The maths-heavy lessons deserve special mention. Edexcel 9BI0 has shifted noticeably toward statistical and quantitative biology, and four lessons in this course are explicitly built around calculations:
- Lesson 5 (Dihybrid inheritance and epistasis) drills 9:3:3:1 ratios, epistatic distortions (9:3:4 Labrador, 12:3:1 squash), and runs chi-squared on dihybrid data.
- Lesson 7 (Sex linkage and autosomal linkage) builds recombination-frequency calculation, centiMorgan distances, and three-point-cross map construction.
- Lesson 8 (Chi-squared test) is dedicated to the statistical-test workflow, with critical-value discipline and null-hypothesis rigour drilled explicitly.
- Lesson 10 (Hardy-Weinberg principle) runs p+q=1 and p²+2pq+q²=1 calculations including the cystic-fibrosis carrier-frequency case and the X-linked correction.

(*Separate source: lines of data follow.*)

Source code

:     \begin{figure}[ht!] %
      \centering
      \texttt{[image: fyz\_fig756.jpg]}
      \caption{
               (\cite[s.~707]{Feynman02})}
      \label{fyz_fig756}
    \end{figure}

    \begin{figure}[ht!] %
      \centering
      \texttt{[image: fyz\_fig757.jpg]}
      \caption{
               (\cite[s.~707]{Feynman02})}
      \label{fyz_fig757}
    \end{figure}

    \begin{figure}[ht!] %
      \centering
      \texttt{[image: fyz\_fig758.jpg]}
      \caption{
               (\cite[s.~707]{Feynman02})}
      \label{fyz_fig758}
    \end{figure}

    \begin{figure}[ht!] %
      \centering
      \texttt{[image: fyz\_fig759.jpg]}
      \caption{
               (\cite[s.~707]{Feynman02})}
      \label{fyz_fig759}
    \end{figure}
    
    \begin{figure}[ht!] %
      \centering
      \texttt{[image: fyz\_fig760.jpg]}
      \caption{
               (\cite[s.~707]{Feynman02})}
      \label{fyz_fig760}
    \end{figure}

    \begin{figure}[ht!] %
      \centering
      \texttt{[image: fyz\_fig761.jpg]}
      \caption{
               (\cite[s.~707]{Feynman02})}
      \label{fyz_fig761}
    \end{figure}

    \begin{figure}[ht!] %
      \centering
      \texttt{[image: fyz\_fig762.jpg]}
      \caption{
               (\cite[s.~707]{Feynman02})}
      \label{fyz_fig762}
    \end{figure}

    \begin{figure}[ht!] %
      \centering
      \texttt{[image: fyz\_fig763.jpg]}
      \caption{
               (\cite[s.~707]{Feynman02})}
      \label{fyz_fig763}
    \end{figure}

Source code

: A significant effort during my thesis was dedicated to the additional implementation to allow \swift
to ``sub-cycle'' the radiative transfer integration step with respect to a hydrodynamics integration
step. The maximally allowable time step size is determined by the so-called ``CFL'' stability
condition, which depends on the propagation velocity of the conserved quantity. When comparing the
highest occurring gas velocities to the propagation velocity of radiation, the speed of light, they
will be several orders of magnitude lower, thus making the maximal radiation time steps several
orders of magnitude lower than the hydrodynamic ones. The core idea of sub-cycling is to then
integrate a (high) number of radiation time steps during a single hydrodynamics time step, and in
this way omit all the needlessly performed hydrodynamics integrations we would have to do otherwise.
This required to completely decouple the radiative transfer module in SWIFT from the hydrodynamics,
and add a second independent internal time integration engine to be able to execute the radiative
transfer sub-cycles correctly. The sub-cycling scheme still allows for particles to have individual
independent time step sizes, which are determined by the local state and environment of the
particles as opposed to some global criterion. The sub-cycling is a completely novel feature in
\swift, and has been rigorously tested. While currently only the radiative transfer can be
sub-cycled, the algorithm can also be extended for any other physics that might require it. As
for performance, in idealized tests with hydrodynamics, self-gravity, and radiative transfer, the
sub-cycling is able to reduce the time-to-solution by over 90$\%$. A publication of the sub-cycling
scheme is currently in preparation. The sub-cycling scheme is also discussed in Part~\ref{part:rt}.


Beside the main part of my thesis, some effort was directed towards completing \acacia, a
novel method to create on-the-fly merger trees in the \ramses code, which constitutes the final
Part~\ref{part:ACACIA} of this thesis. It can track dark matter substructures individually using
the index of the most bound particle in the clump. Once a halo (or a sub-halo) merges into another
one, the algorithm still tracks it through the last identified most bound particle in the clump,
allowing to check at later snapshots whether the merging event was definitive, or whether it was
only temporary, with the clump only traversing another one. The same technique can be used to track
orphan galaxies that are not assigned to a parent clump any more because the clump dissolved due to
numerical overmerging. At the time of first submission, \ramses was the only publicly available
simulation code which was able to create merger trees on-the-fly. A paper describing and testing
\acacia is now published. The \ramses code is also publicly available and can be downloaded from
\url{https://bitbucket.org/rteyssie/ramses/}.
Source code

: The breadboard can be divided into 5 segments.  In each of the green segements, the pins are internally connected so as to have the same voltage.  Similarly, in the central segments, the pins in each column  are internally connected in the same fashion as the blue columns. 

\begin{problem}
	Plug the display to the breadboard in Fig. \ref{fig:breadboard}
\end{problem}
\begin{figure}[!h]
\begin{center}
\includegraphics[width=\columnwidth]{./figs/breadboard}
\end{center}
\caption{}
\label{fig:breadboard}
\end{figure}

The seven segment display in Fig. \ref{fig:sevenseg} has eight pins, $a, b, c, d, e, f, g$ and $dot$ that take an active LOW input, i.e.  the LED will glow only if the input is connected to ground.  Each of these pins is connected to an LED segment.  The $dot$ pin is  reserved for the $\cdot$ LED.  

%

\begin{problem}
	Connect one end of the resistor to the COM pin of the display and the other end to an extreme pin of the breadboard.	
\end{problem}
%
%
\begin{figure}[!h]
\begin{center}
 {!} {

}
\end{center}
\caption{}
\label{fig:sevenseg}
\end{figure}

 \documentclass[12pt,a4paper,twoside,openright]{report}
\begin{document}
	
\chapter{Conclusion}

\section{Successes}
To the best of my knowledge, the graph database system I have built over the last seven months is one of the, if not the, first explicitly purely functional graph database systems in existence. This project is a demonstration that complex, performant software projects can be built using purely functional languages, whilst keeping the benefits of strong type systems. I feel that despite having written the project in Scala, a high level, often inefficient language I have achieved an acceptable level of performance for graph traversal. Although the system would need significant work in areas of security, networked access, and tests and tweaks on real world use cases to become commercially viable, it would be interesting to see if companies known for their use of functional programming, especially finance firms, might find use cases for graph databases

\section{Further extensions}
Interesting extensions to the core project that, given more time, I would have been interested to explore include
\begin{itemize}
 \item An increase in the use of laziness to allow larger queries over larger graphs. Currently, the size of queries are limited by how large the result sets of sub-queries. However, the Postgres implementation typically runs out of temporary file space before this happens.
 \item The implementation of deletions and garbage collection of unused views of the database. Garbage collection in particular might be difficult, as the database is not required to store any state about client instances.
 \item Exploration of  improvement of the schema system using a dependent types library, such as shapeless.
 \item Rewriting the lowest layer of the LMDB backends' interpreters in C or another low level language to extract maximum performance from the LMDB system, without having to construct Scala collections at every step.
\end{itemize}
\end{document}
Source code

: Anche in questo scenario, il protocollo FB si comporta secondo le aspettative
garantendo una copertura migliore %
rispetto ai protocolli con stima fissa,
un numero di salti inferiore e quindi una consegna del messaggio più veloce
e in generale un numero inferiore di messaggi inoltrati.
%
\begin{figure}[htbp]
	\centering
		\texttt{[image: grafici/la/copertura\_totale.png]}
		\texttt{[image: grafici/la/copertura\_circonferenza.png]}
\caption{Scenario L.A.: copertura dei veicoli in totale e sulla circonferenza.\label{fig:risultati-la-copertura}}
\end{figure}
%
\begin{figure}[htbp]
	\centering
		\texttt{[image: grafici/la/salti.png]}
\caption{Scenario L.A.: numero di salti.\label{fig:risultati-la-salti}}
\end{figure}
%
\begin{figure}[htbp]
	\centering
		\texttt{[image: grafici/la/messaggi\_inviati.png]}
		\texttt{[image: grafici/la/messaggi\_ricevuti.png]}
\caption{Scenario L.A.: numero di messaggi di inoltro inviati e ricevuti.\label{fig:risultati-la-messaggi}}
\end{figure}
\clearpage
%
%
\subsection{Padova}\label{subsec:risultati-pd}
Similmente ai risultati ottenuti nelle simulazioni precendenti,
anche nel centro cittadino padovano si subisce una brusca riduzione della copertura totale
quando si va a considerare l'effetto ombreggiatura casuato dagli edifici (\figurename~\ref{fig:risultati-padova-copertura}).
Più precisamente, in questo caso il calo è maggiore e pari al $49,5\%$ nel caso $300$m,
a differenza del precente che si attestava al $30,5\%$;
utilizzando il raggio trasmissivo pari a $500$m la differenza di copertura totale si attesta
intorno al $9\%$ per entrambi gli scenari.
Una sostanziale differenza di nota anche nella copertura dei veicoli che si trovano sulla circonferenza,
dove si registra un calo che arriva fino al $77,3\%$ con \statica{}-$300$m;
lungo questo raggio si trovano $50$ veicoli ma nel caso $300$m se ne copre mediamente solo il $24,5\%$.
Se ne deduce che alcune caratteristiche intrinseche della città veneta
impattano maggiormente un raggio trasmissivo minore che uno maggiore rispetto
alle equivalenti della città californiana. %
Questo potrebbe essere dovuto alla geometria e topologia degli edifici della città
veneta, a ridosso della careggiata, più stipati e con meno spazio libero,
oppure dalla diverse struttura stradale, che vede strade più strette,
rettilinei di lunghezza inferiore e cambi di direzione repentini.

These four lessons together give the quantitative grounding the modern Paper 2 and Paper 3 markschemes increasingly demand.
Final Word
Origins of Genetic Variation and Inheritance is the most rewarding topic on 9BI0 for the student willing to drill — every concept compounds, the calculations are formulaic once the workflow is internalised, and the topic threads synoptically through almost every other module. Drill the four mutation classes, master the meiosis-variation triad, become fluent in Punnett squares and chi-squared, and run a dozen Hardy-Weinberg worked examples until carrier-frequency calculations are automatic. The full LearningBro Origins of Genetic Variation and Inheritance course walks through every sub-topic with diagrams, worked examples, AI tutor feedback, and Examiner Mode marking. Revise it alongside the Modern Genetics course for full molecular-to-population coverage, and the Biodiversity, Evolution and Natural Resources course for the speciation and conservation extensions. Get this section right and the inheritance vocabulary, statistical literacy, and selection reasoning you build here will support most of Paper 2 and a substantial fraction of Paper 3.